■ KERJAKAN INI: Tolong kutip kata demi kata bagian dari kutipan dokumen di bawah, mulai dari "Keberanian mengurangi, bahkan" dan terus sampai "pembiayaan fisik infrastruktur.".

■ KUTIPAN DOKUMEN:

Mengulang Krisis Tahun 1998?
Benny
Pasaribu ; Mantan
Ketua Komisi XI DPR RI Fraksi PDIP
|
KORAN
SINDO, 09 Juli 2015
Presiden Jokowi dengan Kabinet
Kerja telah mulai meletakkan fondasi untuk membangun perekonomian Indonesia
menatap masa depan yang lebih baik.
Keberanian mengurangi, bahkan
menghapus subsidi bahan bakar minyak (BBM) atas jenis premium, merupakan
langkah besar untuk menyehatkan kondisi fiskal dan neraca transaksi berjalan
yang selama tiga tahun terakhir mengalami defisit. Struktur APBN yang
didominasi pembayaran utang dan subsidi dalam sekejap diubah menjadi lebih
seimbang dengan mengalihkan subsidi BBM ke pembiayaan fisik infrastruktur.

■ KUMPULAN DATA:
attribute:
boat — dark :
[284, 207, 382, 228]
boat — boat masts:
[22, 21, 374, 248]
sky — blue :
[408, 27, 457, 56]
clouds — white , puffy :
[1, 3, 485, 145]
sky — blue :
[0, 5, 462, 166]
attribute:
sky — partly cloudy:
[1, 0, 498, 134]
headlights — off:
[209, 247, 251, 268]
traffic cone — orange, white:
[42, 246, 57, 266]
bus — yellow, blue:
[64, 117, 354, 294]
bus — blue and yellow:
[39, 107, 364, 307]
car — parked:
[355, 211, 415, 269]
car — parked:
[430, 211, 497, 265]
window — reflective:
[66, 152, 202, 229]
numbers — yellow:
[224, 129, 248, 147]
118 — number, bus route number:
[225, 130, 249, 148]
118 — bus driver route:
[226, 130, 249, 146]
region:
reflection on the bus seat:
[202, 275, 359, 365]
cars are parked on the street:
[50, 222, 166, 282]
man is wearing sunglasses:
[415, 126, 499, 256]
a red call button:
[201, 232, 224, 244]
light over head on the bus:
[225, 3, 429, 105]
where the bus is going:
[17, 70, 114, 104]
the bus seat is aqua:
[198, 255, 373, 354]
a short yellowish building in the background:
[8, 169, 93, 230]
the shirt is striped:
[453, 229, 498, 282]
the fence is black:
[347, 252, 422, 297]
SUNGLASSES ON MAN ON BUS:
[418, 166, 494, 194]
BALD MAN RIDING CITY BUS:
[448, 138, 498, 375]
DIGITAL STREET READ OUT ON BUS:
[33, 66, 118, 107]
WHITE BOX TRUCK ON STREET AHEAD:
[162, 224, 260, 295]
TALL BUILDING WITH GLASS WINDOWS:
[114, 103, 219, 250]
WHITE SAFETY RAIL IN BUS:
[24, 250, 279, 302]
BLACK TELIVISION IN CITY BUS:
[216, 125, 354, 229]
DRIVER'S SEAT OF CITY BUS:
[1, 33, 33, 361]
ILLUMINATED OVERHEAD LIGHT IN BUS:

■ JAWABAN LATIHAN:
Keberanian mengurangi, bahkan
menghapus subsidi bahan bakar minyak (BBM) atas jenis premium, merupakan
langkah besar untuk menyehatkan kondisi fiskal dan neraca transaksi berjalan
yang selama tiga tahun terakhir mengalami defisit. Struktur APBN yang
didominasi pembayaran utang dan subsidi dalam sekejap diubah menjadi lebih
seimbang dengan mengalihkan subsidi BBM ke pembiayaan fisik infrastruktur.